While Riley went on to become the Southeastern Conference Women’s Swimming and Diving Scholar Athlete of the Year, did anyone care about the mental health of all the women who had to endure the humiliating conditions created by the inclusion of Lia Thomas? No wonder Riley Gaines has become an activist against biological men competing in women’s sports.

From where I stand, after having spent the past 15 years fostering the development and advancement of women in leadership, the inclusion of biological males in women’s sports is the antithesis of creating an environment that promotes fairness, respect, equal opportunities, positive mental health, and physical safety for athletes.

Now let’s look at a more recent women’s sporting event that took place at the 2024 Summer Olympics in Paris.

Italy’s Angela Carini, a biological female boxer, felt compelled to quit her women’s welterweight match against an Algerina boxer with male chromosomes, Imane Kelif—for her own safety—after enduring a 46-second pummeling. Following the event, the distraught Carini told reporters she had never been hit so hard.  “I had to preserve my life.” The contest was completely unfair—not just because of Khelif’s strength, but this boxer had male chromosomes!

In the end, the 2024 Olympic women’s boxing championship resulted in two wanna-be women being awarded gold medals: (1) the 5’9” Lin Yu-Ting, who won Taiwan’s first-ever Olympic gold medal in boxing, in the women’s featherweight division, and (2) the 5’10” Imane Khelif, an Algerian boxer who won the gold medal in the women’s welterweight division. To add insult to injury for biological women boxers like Angela Carini, Khelif was awarded the honor of carrying his country’s flag in the closing ceremony.

Mind you, both of these gold medalists had failed the International Boxing Association’s (IBA) genetic gender eligibility tests at the 2023 world championships—which proved they had XY chromosomes. As a result, they were both banned from fighting in the IBA women’s division. Yet, because the Olympics gender standard is based on “identity,” they were eligible to compete in the 2024 Olympics.

Meanwhile, International Olympic Committee (IOC) president, Thomas Bach, claimed that identifying people’s biologic sex based on their chromosomes is outdated. “This is not a question of inclusion … this is a question of justice … the XX or XY is … scientifically not true anymore, and therefore these two are women, and they have the right to participate in the women’s competition.”   

To make matters worse, the day after the 2024 Olympics closing ceremony, the IOC shut down any remaining debate by announcing the 2028 games in Los Angeles will NOT include any boxing category. They actually blamed the International Boxing Association and ruled that boxing may not return to the Olympics until it is “organized by a credible, well-governed International Federation.”
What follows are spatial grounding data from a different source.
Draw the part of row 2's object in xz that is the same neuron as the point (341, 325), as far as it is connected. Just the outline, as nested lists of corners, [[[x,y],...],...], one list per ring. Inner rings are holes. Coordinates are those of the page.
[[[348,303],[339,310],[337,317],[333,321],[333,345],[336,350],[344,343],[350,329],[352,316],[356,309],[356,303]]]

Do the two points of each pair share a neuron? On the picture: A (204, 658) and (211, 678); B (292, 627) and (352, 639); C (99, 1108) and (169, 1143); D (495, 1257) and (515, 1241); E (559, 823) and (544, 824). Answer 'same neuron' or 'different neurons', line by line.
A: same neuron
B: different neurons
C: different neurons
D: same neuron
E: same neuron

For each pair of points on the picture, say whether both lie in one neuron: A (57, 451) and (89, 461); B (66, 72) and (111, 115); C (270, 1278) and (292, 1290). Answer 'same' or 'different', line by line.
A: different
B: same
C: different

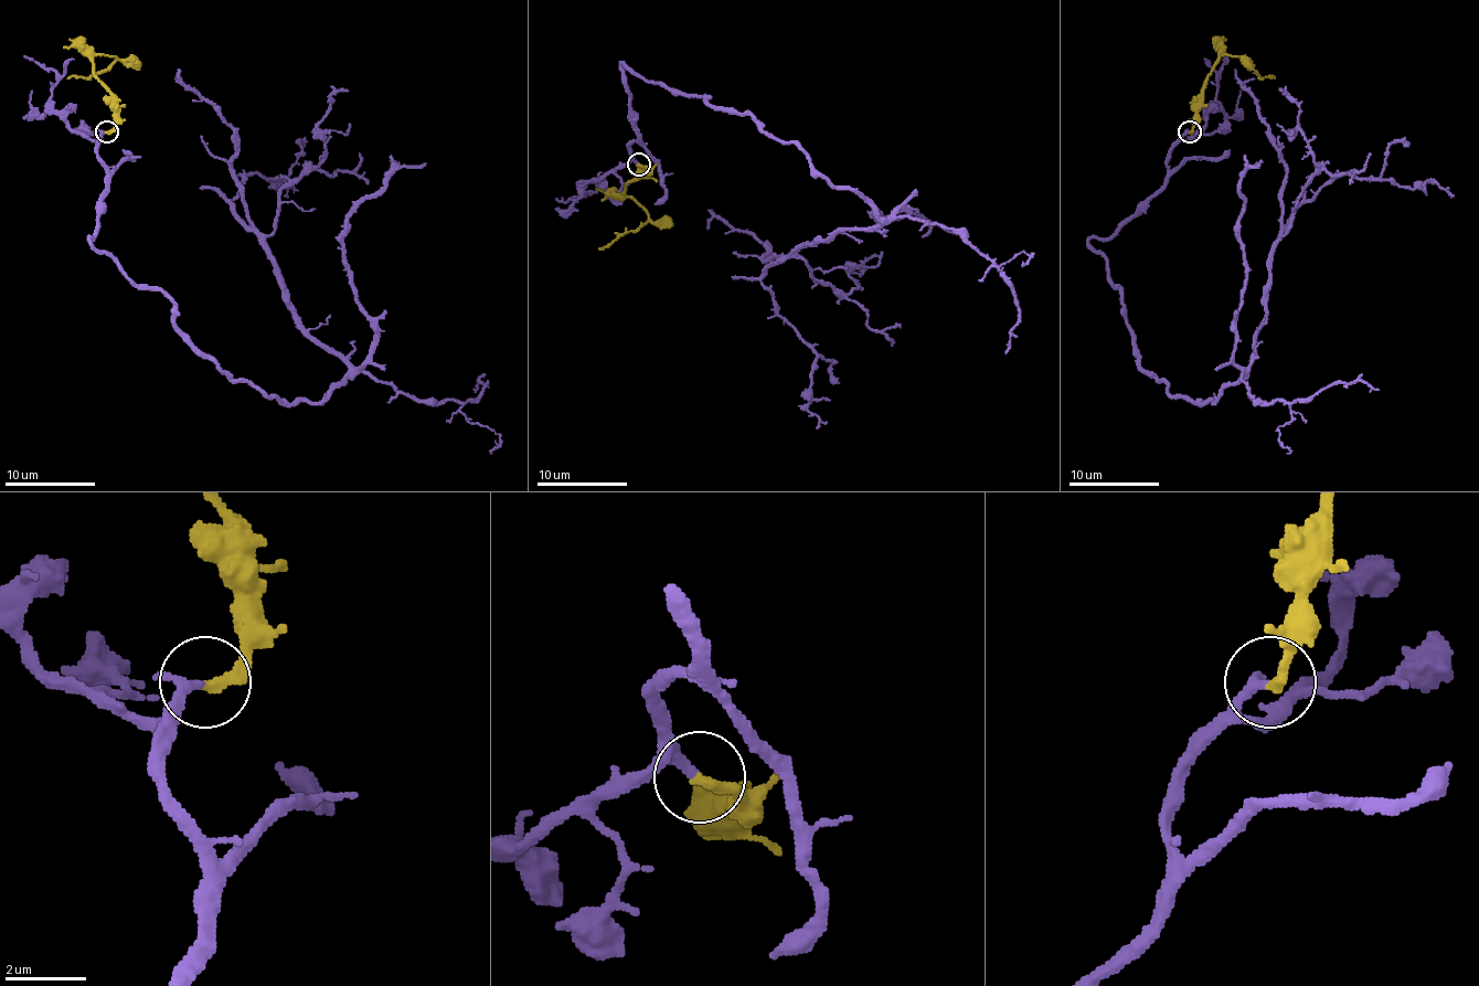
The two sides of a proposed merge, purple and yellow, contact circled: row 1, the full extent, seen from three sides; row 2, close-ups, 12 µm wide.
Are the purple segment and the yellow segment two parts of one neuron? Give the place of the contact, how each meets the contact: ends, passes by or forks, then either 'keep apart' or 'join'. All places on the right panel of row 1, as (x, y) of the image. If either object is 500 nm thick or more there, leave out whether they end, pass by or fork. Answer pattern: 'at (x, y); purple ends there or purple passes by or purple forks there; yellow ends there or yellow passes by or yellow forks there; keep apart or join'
at (1190, 131); purple passes by; yellow ends there; join

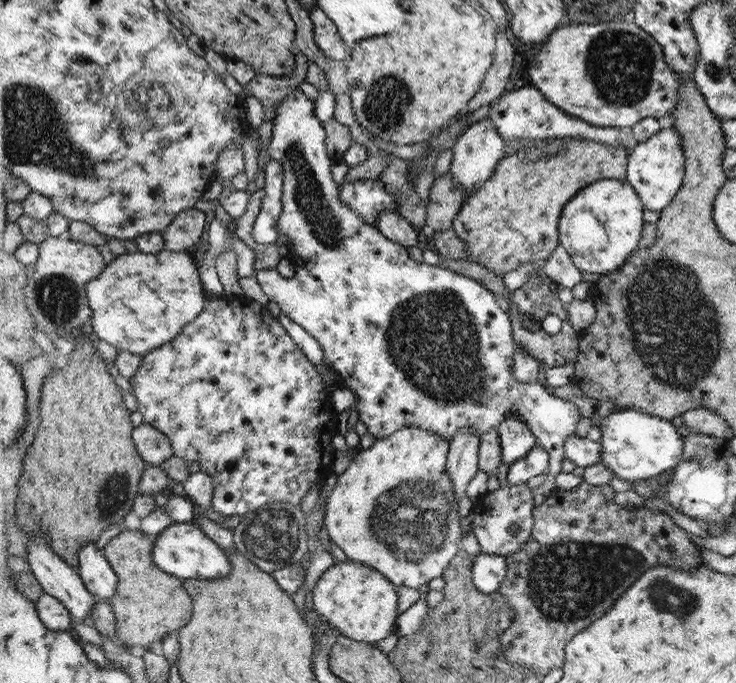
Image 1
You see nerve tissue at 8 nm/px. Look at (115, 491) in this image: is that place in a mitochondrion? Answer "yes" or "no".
yes

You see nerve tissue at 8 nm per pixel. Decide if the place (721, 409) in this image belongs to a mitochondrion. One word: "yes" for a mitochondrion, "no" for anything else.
no

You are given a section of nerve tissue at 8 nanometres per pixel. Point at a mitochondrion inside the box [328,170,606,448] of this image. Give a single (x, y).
(433, 339)

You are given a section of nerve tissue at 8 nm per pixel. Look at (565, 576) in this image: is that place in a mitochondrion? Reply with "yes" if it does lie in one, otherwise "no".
yes

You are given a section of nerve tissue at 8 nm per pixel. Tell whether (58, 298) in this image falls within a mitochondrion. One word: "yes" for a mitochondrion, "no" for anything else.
yes

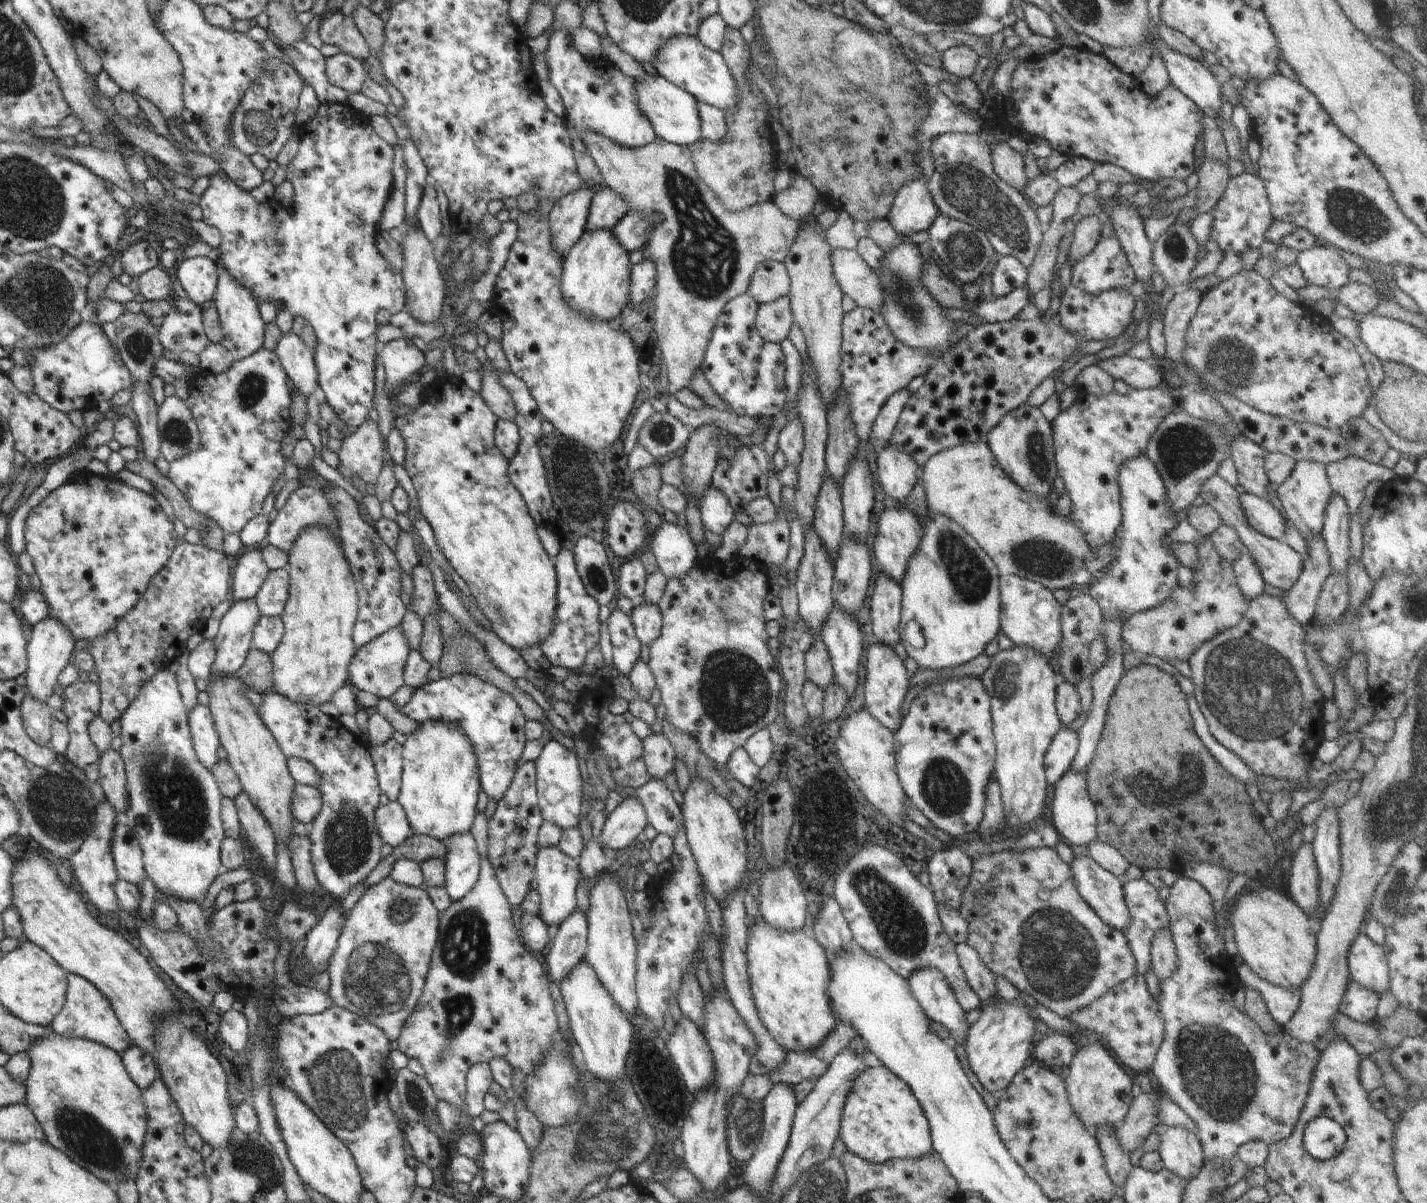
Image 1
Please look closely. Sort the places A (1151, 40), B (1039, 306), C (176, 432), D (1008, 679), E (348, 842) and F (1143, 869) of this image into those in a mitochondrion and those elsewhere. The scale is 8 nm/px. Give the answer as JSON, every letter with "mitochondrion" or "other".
{"A":"other","B":"other","C":"mitochondrion","D":"mitochondrion","E":"mitochondrion","F":"other"}

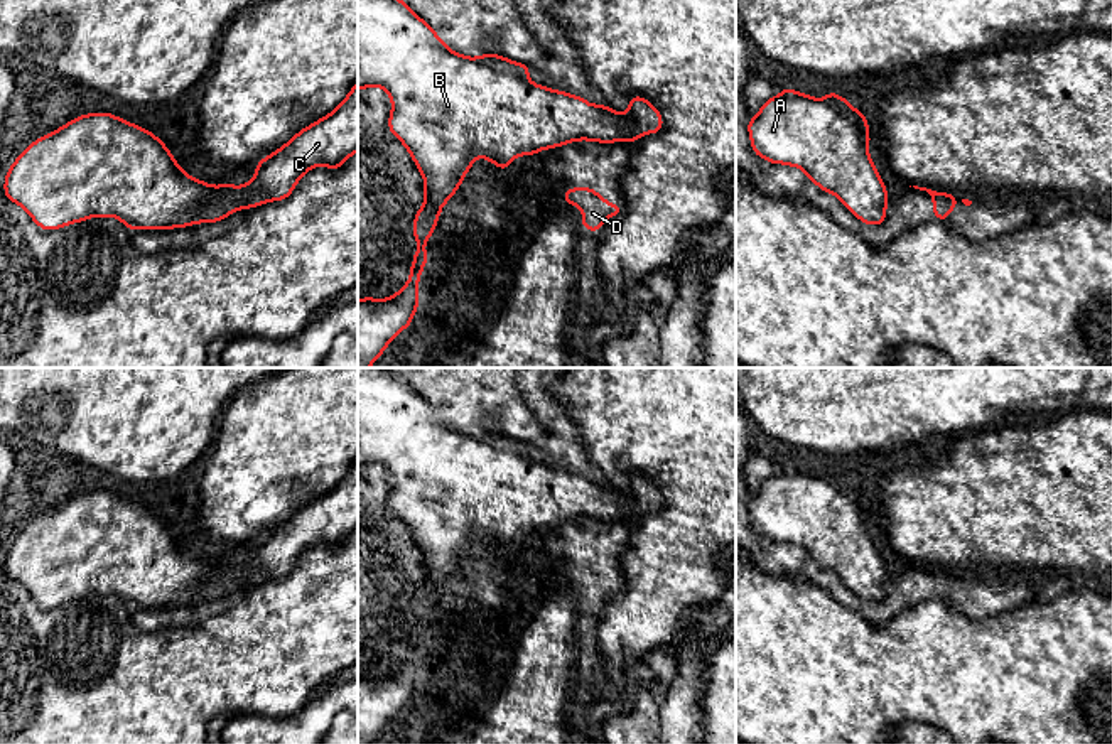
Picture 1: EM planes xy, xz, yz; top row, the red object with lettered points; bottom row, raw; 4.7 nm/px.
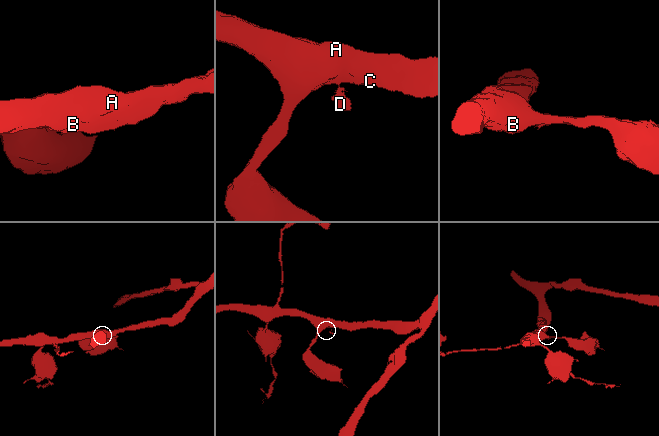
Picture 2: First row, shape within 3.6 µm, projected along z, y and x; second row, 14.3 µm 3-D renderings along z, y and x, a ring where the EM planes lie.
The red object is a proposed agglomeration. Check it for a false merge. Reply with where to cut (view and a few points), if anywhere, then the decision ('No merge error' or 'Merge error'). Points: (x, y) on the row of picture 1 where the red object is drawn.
Split along yz (888, 199), (885, 203). Merge error

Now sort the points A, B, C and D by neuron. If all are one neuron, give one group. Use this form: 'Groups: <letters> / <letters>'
Groups: A B C / D

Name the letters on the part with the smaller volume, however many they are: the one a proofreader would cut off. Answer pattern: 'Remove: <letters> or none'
Remove: D

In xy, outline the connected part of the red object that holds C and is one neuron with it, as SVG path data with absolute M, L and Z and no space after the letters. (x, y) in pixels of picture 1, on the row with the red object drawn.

Perhaps it is all for the best. Regardless of the IOC’s position, men have long had their own sports teams, and women deserve—and should rightfully demand—to have their own sports teams where they will not be invalidated or made to suffer physical or mental abuse by confused, puberty-blocked men. I say, “Shut down ALL Olympic sports categories and see how long the IOC stays in business.”

Thank goodness on August 16, 2024, the United States Supreme Court–in a 5-4 decision–rejected the Biden Administration's request to temporarily enforce most of an April 2024 rule implementing Title IX, which would have added “gender identity” to the list of protections from sex-based discrimination.

Had the Biden Administration’s request been approved by SCOTUS, biological men would have been permitted to participate in women's sports. They would have been granted access to women’s bathrooms, locker rooms, and dorms; and the use of certain speech would be mandated.

It may come as no surprise to learn that Justice Ketanji Brown Jackson—who couldn’t define the word woman during her confirmation hearing—was one of the four Justices who dissented the decision.